Wednesday, July 10, 2013

Last of PATA

Tonight:  A visit from the future, 1968 and The Future!

The last Claire McCardell garment.  Hard to see, but this also has a diaper bottom.  Strange.  Courtesy of the Met.

Tweeting today: "Medley Toot Suite," Duke Ellington.

People Are Talking About . . . although the party's almost over . . . "The high comedy in which Shaw's Heartbreak House is played, with Maurice Evans silver bearded, his feet shuffling in embroidered carpet slippers, inducing everyone in his odd house to tell all, including the truth."  Wait a sec, Vogue, I don't know this play, but from this blurb, all I can think is that people hear the shuffling and break down and confess.  Go on.  "It is a disconcerting analysis, particularly to his younger daughter, played with shining, rare style by Pamela Brown, who believes that all that is needed for the healthy life is horses: 'Go anywhere in England, where there are natural, wholesome, contented and really nice English people. . . the stables are the real centre of the household. . . .There are only two classes in good society in England:  the equestrian classes and the neurotic classes.'"  Ba BOOM.

We are talking about the little picture above the lyrics (which belong to a blurb some pages back, featuring Robert Morse, which has generated the least interest of anything yet appearing here.  It's not one of the worst posts - it has Robert Morse!)


This is a very weird photo -if that's what it even is.  First - the man is a dead ringer for my next-door neighbor, hard of hearing, movie mad, who has startled most of my visitors.  Conversation stops and we wait for the hill to be stormed, the outpost taken, the steamy sex to run its course.  Once it was Sid and Nancy.  Now that other neighbors have complained and he uses earphones, I miss the company.  I swear that's Robert in the picture.

Well, it's supposed to be Bernard Shaw - or Shaw.  If I write Bernard Shaw, it may seem like I think his first name is Bernard, so let's stick to GBS.  The play doesn't seem to have been a "high comedy."  It's about silly old England going to it's doom and good riddance to the whole pack of ninnies.  So-so review.

As soon as I looked up Pamela Brown and saw this photo, I knew exactly who she was (and possibly not the person in the Vogue photo.)


She had a supporting role in I Know Where I'm Going, a Michael Powell-Emeric Pressburger movie of 1945.  It's sort of like I Capture the Castle, and not just in the structure of the title.  Go see it!

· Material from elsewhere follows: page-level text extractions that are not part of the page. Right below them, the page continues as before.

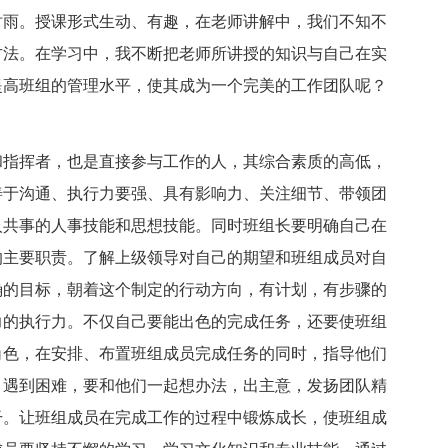
时雨。授课形式生动、有趣，在老师讲解中，我们不知不
方法。在学习中，我不断把老师所讲授的知识与自己在实
提高班组的管理水平，使其成为一个完美的工作团队呢？
。
和指挥者，也是直接参与工作的人，其综合素质的高低，
善于沟通、执行力要强、具有影响力、关注细节、带领团
人共事的人事技能和思想技能。同时班组长要明确自己在
的主要职责。了解上级领导对自己的期望和班组成员对自
确的目标，朝着这个制定的行动方向，有计划，有步骤的
力的执行力。不仅自己要能出色的完成任务，还要使班组
角色，在安排、布置班组成员完成任务的同时，指导他们
，遇到困难，要和他们一起想办法，出主意，发扬团队精
干。让班组成员在完成工作的过程中锻炼成长，使班组成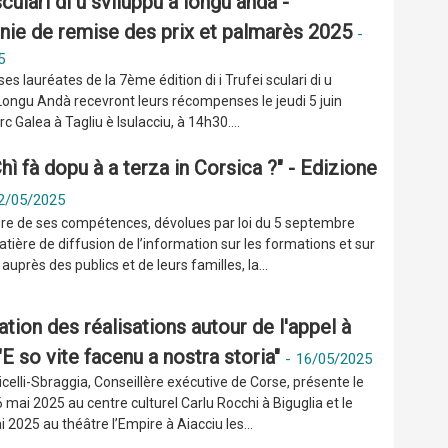
 sculari di u sviluppu a longu anda -
ie de remise des prix et palmarès 2025
-
5
ses lauréates de la 7ème édition di i Trufei sculari di u
Longu Andà recevront leurs récompenses le jeudi 5 juin
c Galea à Tagliu è Isulacciu, à 14h30....
hì fà dopu à a terza in Corsica ?" - Edizione
2/05/2025
dre de ses compétences, dévolues par loi du 5 septembre
tière de diffusion de l’information sur les formations et sur
auprès des publics et de leurs familles, la...
tion des réalisations autour de l'appel à
"E so vite facenu a nostra storia"
-
16/05/2025
celli-Sbraggia, Conseillère exécutive de Corse, présente le
 mai 2025 au centre culturel Carlu Rocchi à Biguglia et le
i 2025 au théâtre l’Empire à Aiacciu les...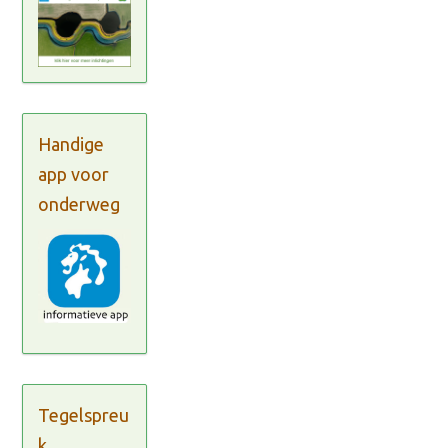
Handige
app voor
onderweg
Tegelspreu
k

At first I couldn't place Maurice Evans.  Vaguely figured he was a Shakespearean actor - aren't they all?  In addition to the vast amount of American television he did . . . I had the good fortune to see him in this, at the drive-in when it first came out:

I still remember how exciting this movie was.  And how shocking.  Endlessly discussed around the pool at  night.  Shivers!  Oh, Maurice Evans, of course, is the token orangutan.